In the myopic short term, it is in fact much more difficult to bring about judgment than to “move on.” The family unit is a good example. A parent who ignores a child stealing candy from the storefront and decides to “move on” is avoiding the confrontation and judgment and punishment that ought to follow and may even feel a passing sense of “relief.” But there will only be a “moving on” in this case, to much bigger problems in the future of this child. The parent may forgive - but must still demand accountability.
“Moving on” from crime and evil stores up, magnifies and multiplies society’s problems for the future. Some of you may have read about the (apparently true) story of a grown man awaiting the death penalty who was paid a visit by his mother in jail and asked to whisper something in her ear - instead, as she drew sufficiently near, he sank his teeth into her ear and face! As he let go, he is supposed to have cried, “why did you not stop me from stealing when I was a little lad?”

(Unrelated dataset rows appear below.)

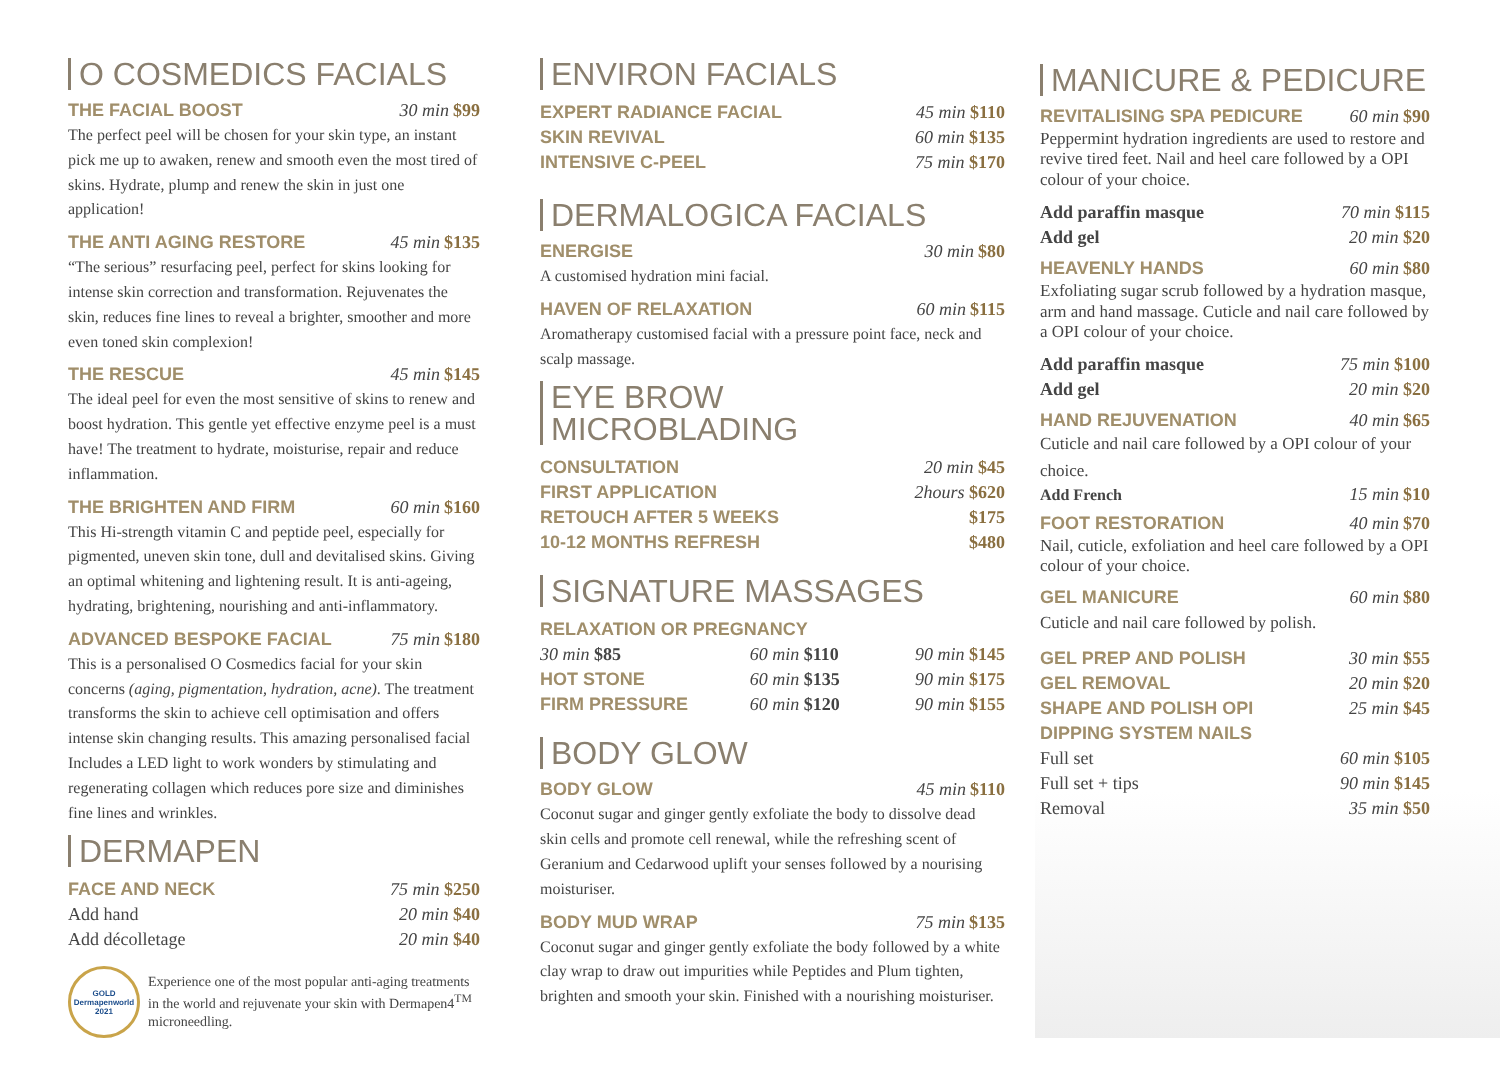O COSMEDICS FACIALS
THE FACIAL BOOST 30 min $99
The perfect peel will be chosen for your skin type, an instant pick me up to awaken, renew and smooth even the most tired of skins. Hydrate, plump and renew the skin in just one application!
THE ANTI AGING RESTORE 45 min $135
“The serious” resurfacing peel, perfect for skins looking for intense skin correction and transformation. Rejuvenates the skin, reduces fine lines to reveal a brighter, smoother and more even toned skin complexion!
THE RESCUE 45 min $145
The ideal peel for even the most sensitive of skins to renew and boost hydration. This gentle yet effective enzyme peel is a must have! The treatment to hydrate, moisturise, repair and reduce inflammation.
THE BRIGHTEN AND FIRM 60 min $160
This Hi-strength vitamin C and peptide peel, especially for pigmented, uneven skin tone, dull and devitalised skins. Giving an optimal whitening and lightening result. It is anti-ageing, hydrating, brightening, nourishing and anti-inflammatory.
ADVANCED BESPOKE FACIAL 75 min $180
This is a personalised O Cosmedics facial for your skin concerns (aging, pigmentation, hydration, acne). The treatment transforms the skin to achieve cell optimisation and offers intense skin changing results. This amazing personalised facial Includes a LED light to work wonders by stimulating and regenerating collagen which reduces pore size and diminishes fine lines and wrinkles.
DERMAPEN
| FACE AND NECK | 75 min $250 |
| Add hand | 20 min $40 |
| Add décolletage | 20 min $40 |
GOLD Dermapenworld 2021
Experience one of the most popular anti-aging treatments in the world and rejuvenate your skin with Dermapen4<sup>TM</sup> microneedling.
ENVIRON FACIALS
| EXPERT RADIANCE FACIAL | 45 min $110 |
| SKIN REVIVAL | 60 min $135 |
| INTENSIVE C-PEEL | 75 min $170 |
DERMALOGICA FACIALS
ENERGISE 30 min $80
A customised hydration mini facial.
HAVEN OF RELAXATION 60 min $115
Aromatherapy customised facial with a pressure point face, neck and scalp massage.
EYE BROW
MICROBLADING
| CONSULTATION | 20 min $45 |
| FIRST APPLICATION | 2hours $620 |
| RETOUCH AFTER 5 WEEKS | $175 |
| 10-12 MONTHS REFRESH | $480 |
SIGNATURE MASSAGES
| RELAXATION OR PREGNANCY | | |
| 30 min $85 | 60 min $110 | 90 min $145 |
| HOT STONE | 60 min $135 | 90 min $175 |
| FIRM PRESSURE | 60 min $120 | 90 min $155 |
BODY GLOW
BODY GLOW 45 min $110
Coconut sugar and ginger gently exfoliate the body to dissolve dead skin cells and promote cell renewal, while the refreshing scent of Geranium and Cedarwood uplift your senses followed by a nourising moisturiser.
BODY MUD WRAP 75 min $135
Coconut sugar and ginger gently exfoliate the body followed by a white clay wrap to draw out impurities while Peptides and Plum tighten, brighten and smooth your skin. Finished with a nourishing moisturiser.
MANICURE & PEDICURE
REVITALISING SPA PEDICURE 60 min $90
Peppermint hydration ingredients are used to restore and revive tired feet. Nail and heel care followed by a OPI colour of your choice.
| Add paraffin masque | 70 min $115 |
| Add gel | 20 min $20 |
HEAVENLY HANDS 60 min $80
Exfoliating sugar scrub followed by a hydration masque, arm and hand massage. Cuticle and nail care followed by a OPI colour of your choice.
| Add paraffin masque | 75 min $100 |
| Add gel | 20 min $20 |
HAND REJUVENATION 40 min $65
Cuticle and nail care followed by a OPI colour of your choice.
Add French 15 min $10
FOOT RESTORATION 40 min $70
Nail, cuticle, exfoliation and heel care followed by a OPI colour of your choice.
GEL MANICURE 60 min $80
Cuticle and nail care followed by polish.
| GEL PREP AND POLISH | 30 min $55 |
| GEL REMOVAL | 20 min $20 |
| SHAPE AND POLISH OPI | 25 min $45 |
| DIPPING SYSTEM NAILS | |
| Full set | 60 min $105 |
| Full set + tips | 90 min $145 |
| Removal | 35 min $50 |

In my recent essay, “right and wrong - vs good and evil,” I pointed out how such things as approving and injecting healthy children, even babies, with the covid injection is evil - and not just “wrong.” So was forcing two year old children to wear the useless mask and weep behind it. These were crimes. The wanton suppression of safe, effective early treatment of covid was also a crime. Many crimes have been committed. There must be judgement. The law must take its course.
Many of the foot-soldiers of the tyranny that was unleashed in the name of covid will say “we were just following orders.” In the case of the medical profession, these orders were the ubiquitous “guidelines” that have corrupted medicine for decades. At the level of the doctor, the nurse, perhaps even the policeman, there is undoubtedly a discussion to be had about culpability and guilt. Many of these foot-soldiers still believe they are doing good - they are dangerous and ignorant and stupid, but it would be much more difficult to prove criminal liability.
But the leaders of the totalitarian covid tyranny are guilty as hell. The ghouls at the FDA who knew the data but ignored it (one ghoul on the vaccine approval committee even said on record that starting to inject healthy children on a mass scale with the covid injection would be the only way they would know its adverse effects), the leaders of our nations who became apologists for global organizations and salespeople for big-Pharma, the public health chiefs who became consumed with a sense of their own importance and unleashed unscientific misery upon the people, the CEOs of vaccine companies who knew the harms of the covid injection but knowingly played havoc upon the lives of the people - these movers and shakers of the tyranny must be brought before a court of law. There must be judgement - and the law must take its course.
Judgement and the meting out of justice is the only way that society can be protected from future, even more serious harm. And if the harm is repeated, there must be further judgment for crimes, further punishment - and thus it is that justice keeps watch over our broken world and is constantly mitigating and controlling harm.
Forgiveness has present and eternal consequences for us. We are instructed to ask God to “forgive us our trespasses as we forgive those who trespass against us.” Forgiveness frees us from the burden of bitterness but it does not abolish judgment for the trespasser.
The fair administration of justice is part of the command to “love your enemy” and punishment for crime is part of “doing good to those who hate you.”
I don’t find I struggle to forgive those who made mistakes during the last couple of years but I am struggling with those who still choose not to see it , continue to promote the fear and still don’t see that the unvaccinated were treated terribly. I am a christian and love Jesus and know I must forgive as I have been forgiven but I have to admit it is a struggle.
Beautifully said, Dr. At a micro-level, I'm having a hard time letting go of wrongs committed. I'm working on forgiveness (for family & friends).